Japan warns of risk of Greek-like crisis

First off, what is the real crisis in Greece?  In short, it’s that their debt Ponzi has gone bust.  3 months ago they used to be able to float 3 month bonds for 3%.  Recently investors were demanding nearly 20% because they lost confidence in the con game.   Greece can’t pay out that kind of return on short term debt without wiping out all the businesses and workers.  That’s why they needed a bail out.

So now the Japanese PM is saying “our finances could collapse if trust in national bonds is lost and growing national debt is left alone”.

For those that haven’t been following things, Japan is in debt to the tune of about 220% of its GDP.  This is far worse than Greece and more than 2x as bad as America.  Typically when a 3rd world country goes 130+% of GDP into debt then it begins to fall into default.  Japan is the world’s 2nd biggest economy and a manufacturing powerhouse so investors are still buying its debt but how long is that going to last given that Japan’s exports are weakening?  The article states that “Japan is on firmer financial footing than Greece because most of its debt is held domestically”.  I guess that means that Japanese people are so patriotic that they are willing to let their retirements collapse just as they begin to need them?  That is lunacy.  At some point Japanese people will flee the collapsing debt and Japanese government debt will be rendered nearly worthless just like Greece.  The main difference is that Japan is far too big to bail out.
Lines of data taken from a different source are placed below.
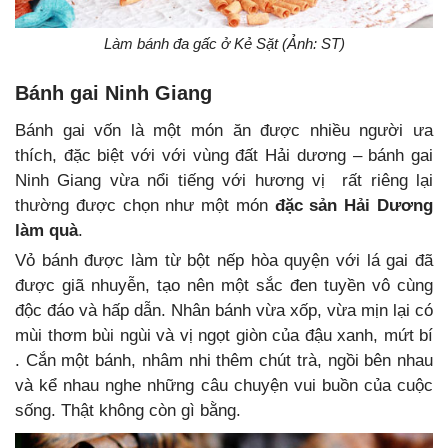
Làm bánh đa gấc ở Kẻ Sặt (Ảnh: ST)
Bánh gai Ninh Giang
Bánh gai vốn là một món ăn được nhiều người ưa
thích, đặc biệt với với vùng đất Hải dương – bánh gai
Ninh Giang vừa nổi tiếng với hương vị rất riêng lại
thường được chọn như một món
đặc sản Hải Dương
làm quà
.
Vỏ bánh được làm từ bột nếp hòa quyện với lá gai đã
được giã nhuyễn, tạo nên một sắc đen tuyền vô cùng
độc đáo và hấp dẫn. Nhân bánh vừa xốp, vừa mịn lại có
mùi thơm bùi ngùi và vị ngọt giòn của đậu xanh, mứt bí
. Cắn một bánh, nhâm nhi thêm chút trà, ngồi bên nhau
và kể nhau nghe những câu chuyện vui buồn của cuộc
sống. Thật không còn gì bằng.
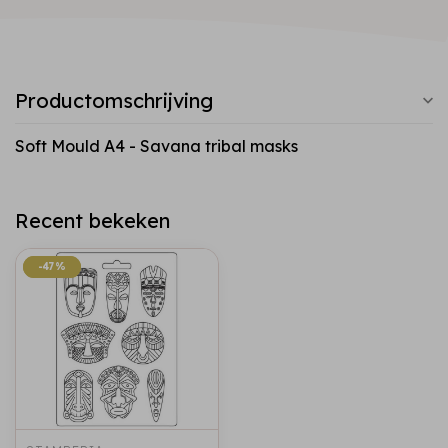
Productomschrijving
Soft Mould A4 - Savana tribal masks
Recent bekeken
-47%
-47%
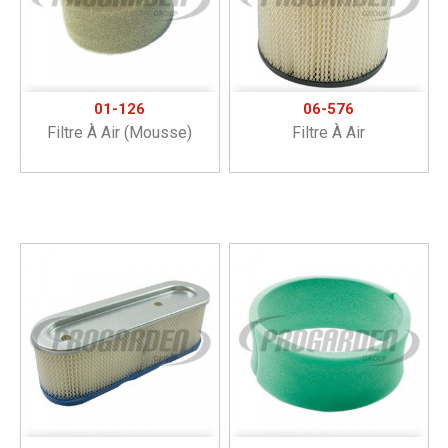
01-126
06-576
Filtre À Air (mousse)
Filtre À Air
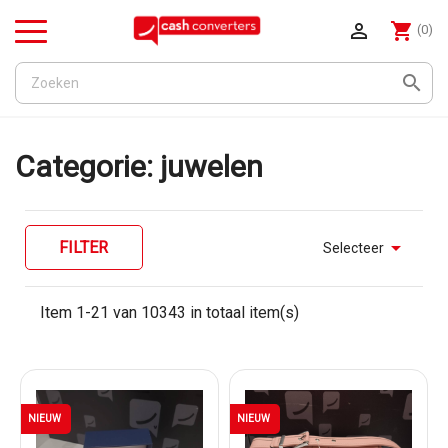

shopping_cart
(0)
Menu

Categorie: juwelen

FILTER
Selecteer
Item 1-21 van 10343 in totaal item(s)
NIEUW
NIEUW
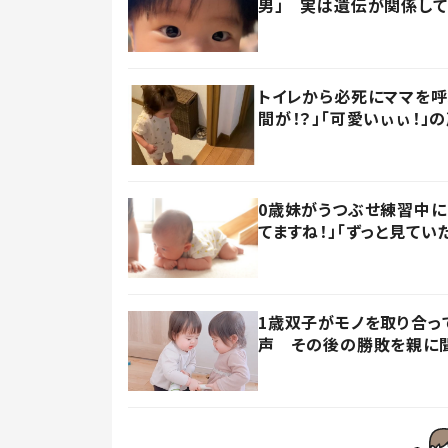
男」 実は遺伝が関係して
トイレから必死にママを
間が！？」「可愛いぃぃ！」
0歳妹がうつぶせ練習中に
てますね！」「ずっと見てい
1歳双子がモノを取り合っ
声 その後の勝敗を親に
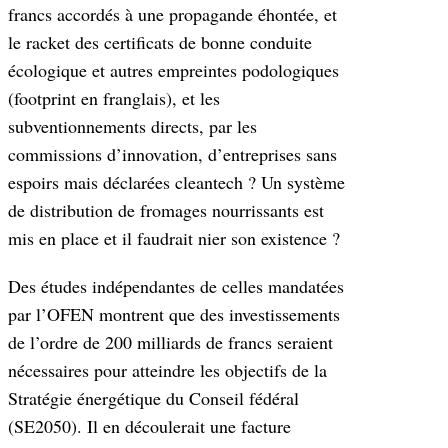
francs accordés à une propagande éhontée, et
le racket des certificats de bonne conduite
écologique et autres empreintes podologiques
(footprint en franglais), et les
subventionnements directs, par les
commissions d’innovation, d’entreprises sans
espoirs mais déclarées cleantech ? Un système
de distribution de fromages nourrissants est
mis en place et il faudrait nier son existence ?
Des études indépendantes de celles mandatées
par l’OFEN montrent que des investissements
de l’ordre de 200 milliards de francs seraient
nécessaires pour atteindre les objectifs de la
Stratégie énergétique du Conseil fédéral
(SE2050). Il en découlerait une facture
If you read the article you will also note that the author writes about raising taxes into a declining and aging population in order to pay service on the debt.  Suuuuuure they will.  How can you tax less people and get more revenue?  How can you tax people who are going into retirement and get more revenue?  It just doesn’t work like that.  Government needs to get smaller but the debt it has taken on ensures that it cannot get smaller without defaulting.  Japan is no better than Greece and America is only a little better than Japan.

You want to see the dollar skyrocket?  If the Yen starts to plummet on fears of Japanese government default then the Yen will behave just like the Euro has: it will plummet as everyone sells it to buy “safer” dollars. If the dollar gets stronger the stock market is going to plummet.  All of the pieces are in place for the markets to tumble to new lows IMO.